#### Text passage:
________________

Because my parents had diagnosed, physical injuries that prevented them from working, we received Centrelink benefit, without the added stigma that is attached to those who receive it because of mental health or addiction issues. This is a privilege. I’m thankful that we live in a nation with these measures and it’s a privilege I want to preserve for others, knowing that my tax dollars continue to sustain the lives of men, women and children all over the country
Although I had neither the clothes I wanted, nor toys, bikes or birthday presents, I had the privilege of never going hungry. My Mum was a great fiscal manager, and although I was often in want, I was never in need. This is another a privilege I recognise and appreciate when I consider how quickly 2 pensions could have enforced a life of deep poverty on a family of 7.
I read at a higher reading level than my peers, and I used this gift, education and privilege as a way to articulate my thoughts. I went to schools which had debating teams, and I got to practice the skill of public speaking which is now my (tiny) income source. I know that not all students get to practice using their voice in the public sphere, and the Catholic primary school where I began my education never afforded me this privilege.
There were adults who were invested in my education and gave me books to read, and this privilege meant that not only had I read non-fiction C S Lewis books before my 12th birthday, but I was encouraged to discuss them with adults who fostered my voice and celebrated my mind beyond my racialised body. Not every child has the privilege of having safe conversations with grown men, nor the opportunity to hone their voice and ideas.

________________

#### Data extract:
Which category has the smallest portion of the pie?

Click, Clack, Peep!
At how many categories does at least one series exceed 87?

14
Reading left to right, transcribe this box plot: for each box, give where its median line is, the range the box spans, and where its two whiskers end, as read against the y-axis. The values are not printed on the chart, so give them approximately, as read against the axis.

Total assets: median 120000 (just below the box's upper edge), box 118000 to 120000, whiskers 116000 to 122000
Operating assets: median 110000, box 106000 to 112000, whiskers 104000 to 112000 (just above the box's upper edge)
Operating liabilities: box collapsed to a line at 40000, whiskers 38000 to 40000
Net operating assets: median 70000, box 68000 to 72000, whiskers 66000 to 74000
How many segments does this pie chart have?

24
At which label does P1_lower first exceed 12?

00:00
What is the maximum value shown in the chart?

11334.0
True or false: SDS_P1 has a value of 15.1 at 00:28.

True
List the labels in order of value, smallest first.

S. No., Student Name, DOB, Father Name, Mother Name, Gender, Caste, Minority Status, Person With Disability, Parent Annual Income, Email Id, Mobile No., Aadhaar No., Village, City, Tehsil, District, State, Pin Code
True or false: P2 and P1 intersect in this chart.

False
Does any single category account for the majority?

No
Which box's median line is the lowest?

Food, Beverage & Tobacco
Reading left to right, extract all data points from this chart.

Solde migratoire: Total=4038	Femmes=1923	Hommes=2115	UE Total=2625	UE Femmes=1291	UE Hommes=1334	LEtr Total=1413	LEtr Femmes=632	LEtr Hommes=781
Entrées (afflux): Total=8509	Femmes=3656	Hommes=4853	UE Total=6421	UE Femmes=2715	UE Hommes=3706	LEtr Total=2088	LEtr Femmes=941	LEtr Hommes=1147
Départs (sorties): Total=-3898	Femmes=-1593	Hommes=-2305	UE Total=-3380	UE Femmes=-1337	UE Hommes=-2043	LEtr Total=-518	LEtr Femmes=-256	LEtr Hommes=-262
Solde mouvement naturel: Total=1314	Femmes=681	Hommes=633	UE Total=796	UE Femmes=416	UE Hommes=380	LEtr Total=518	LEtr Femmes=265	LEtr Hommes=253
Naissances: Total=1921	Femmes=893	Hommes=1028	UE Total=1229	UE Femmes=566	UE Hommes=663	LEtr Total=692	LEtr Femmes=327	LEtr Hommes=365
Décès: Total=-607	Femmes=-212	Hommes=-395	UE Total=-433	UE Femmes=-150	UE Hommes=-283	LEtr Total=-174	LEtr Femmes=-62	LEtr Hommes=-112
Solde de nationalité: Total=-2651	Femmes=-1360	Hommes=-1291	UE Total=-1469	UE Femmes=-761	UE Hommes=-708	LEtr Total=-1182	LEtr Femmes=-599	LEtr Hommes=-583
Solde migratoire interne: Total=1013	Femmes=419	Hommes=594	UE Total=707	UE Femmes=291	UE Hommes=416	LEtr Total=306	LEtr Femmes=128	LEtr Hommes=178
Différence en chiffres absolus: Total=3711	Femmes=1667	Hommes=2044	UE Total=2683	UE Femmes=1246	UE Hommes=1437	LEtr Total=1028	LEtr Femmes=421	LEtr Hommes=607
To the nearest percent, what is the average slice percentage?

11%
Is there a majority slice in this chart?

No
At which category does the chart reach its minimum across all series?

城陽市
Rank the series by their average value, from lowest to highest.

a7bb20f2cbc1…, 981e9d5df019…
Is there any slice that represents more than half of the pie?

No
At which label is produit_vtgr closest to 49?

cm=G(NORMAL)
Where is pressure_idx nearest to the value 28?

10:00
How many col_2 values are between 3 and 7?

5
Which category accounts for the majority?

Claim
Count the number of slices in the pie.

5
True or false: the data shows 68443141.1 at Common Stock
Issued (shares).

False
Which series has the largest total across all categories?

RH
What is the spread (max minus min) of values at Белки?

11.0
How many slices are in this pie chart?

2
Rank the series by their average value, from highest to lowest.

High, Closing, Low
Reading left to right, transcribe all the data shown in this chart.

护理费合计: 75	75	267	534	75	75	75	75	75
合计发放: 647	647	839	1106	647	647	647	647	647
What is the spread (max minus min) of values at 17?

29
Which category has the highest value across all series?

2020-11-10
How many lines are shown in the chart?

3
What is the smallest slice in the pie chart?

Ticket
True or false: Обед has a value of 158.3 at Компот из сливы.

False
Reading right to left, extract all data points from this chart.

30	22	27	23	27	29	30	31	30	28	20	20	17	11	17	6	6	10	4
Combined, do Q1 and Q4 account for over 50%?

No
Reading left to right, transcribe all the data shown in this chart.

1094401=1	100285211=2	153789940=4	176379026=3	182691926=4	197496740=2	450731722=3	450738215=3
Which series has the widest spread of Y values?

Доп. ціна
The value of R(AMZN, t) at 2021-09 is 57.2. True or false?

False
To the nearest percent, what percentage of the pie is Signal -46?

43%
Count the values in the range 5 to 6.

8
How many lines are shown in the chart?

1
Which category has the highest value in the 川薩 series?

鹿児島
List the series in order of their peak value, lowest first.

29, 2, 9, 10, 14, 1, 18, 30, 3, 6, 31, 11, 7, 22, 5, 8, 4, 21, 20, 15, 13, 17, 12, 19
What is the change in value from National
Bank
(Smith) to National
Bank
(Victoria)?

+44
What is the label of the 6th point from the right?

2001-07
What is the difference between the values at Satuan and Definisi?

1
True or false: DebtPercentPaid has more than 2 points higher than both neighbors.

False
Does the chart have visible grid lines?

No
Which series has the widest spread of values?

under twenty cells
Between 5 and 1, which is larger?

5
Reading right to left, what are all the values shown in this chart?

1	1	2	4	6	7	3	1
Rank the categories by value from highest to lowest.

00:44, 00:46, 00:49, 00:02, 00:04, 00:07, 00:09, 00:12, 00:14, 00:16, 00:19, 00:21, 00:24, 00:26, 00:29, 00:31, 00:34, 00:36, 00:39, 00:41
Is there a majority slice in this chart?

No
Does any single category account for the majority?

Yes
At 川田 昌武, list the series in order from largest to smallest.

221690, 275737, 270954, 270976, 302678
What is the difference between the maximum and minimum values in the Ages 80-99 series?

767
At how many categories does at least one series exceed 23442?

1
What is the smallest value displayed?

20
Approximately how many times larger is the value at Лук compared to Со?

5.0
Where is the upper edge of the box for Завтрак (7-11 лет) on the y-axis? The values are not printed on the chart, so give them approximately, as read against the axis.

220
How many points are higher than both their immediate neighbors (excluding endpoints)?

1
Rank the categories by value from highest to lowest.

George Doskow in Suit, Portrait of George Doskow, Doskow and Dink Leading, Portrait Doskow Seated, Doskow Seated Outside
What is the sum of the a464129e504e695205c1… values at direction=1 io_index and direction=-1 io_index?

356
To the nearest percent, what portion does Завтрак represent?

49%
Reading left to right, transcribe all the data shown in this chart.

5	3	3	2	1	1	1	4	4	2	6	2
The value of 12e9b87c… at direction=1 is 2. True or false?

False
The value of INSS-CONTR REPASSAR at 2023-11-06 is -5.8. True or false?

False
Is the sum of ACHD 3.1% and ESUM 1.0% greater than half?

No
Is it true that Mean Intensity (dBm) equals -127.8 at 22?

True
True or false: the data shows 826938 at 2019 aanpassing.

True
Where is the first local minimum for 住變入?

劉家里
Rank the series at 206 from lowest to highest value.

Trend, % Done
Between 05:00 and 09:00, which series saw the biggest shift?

________________

#### Exercise requirements:
Continue the passage on childhood privileges from its last sentence. The rows come from a separate source and are unrelated to the passage.

#### Answer box:
I honed my Australian accent to force my acceptance in the greater Australian community, and to access resources and privilege that would have been difficult if my accent exposed my ethnicity. As a 19 year old, labourers who bullied my dad and mocked his migrant accent while they worked in his home, cowered when I walked into the room with my greatest ‘Aussie’ impersonation: “hey mate, is that really necessary?” and mediated on his behalf (it was the first time in my life I had used the word ‘mate’, and I rehearsed it several times before saying it). In recent years, I have seen people complain about, mock and correct migrant accents and miscommunications while simultaneously celebrating and encouraging Anglo-Australian with speech impediments for their efforts at communicating.
I’ve experienced racism. Not just racism, but patriarchy, racism, abelism, sizeism… But I don’t want to tell you those stories. I want to tell you the story of my privilege. And I want to tell you that when we speak about privilege, we’re not making moral judgments about people who access privilege. We all access privilege in our different contexts, and in different ways.
But it’s important to recognise the systems where our privilege has benefited us – not so we can be ashamed, or take blame, but so we can use our privilege to strengthen others. To make room at the table for those who can’t get through because of the disadvantages that stop them from getting a seat.
Also, don’t go at me because I “didn’t mention God”. Neither did the book of Esther. I don’t need to spell out that my privilege – all privilege – is in fact a blessing from God. Because I truly believe that all those oppressive structures have also been a blessing from God.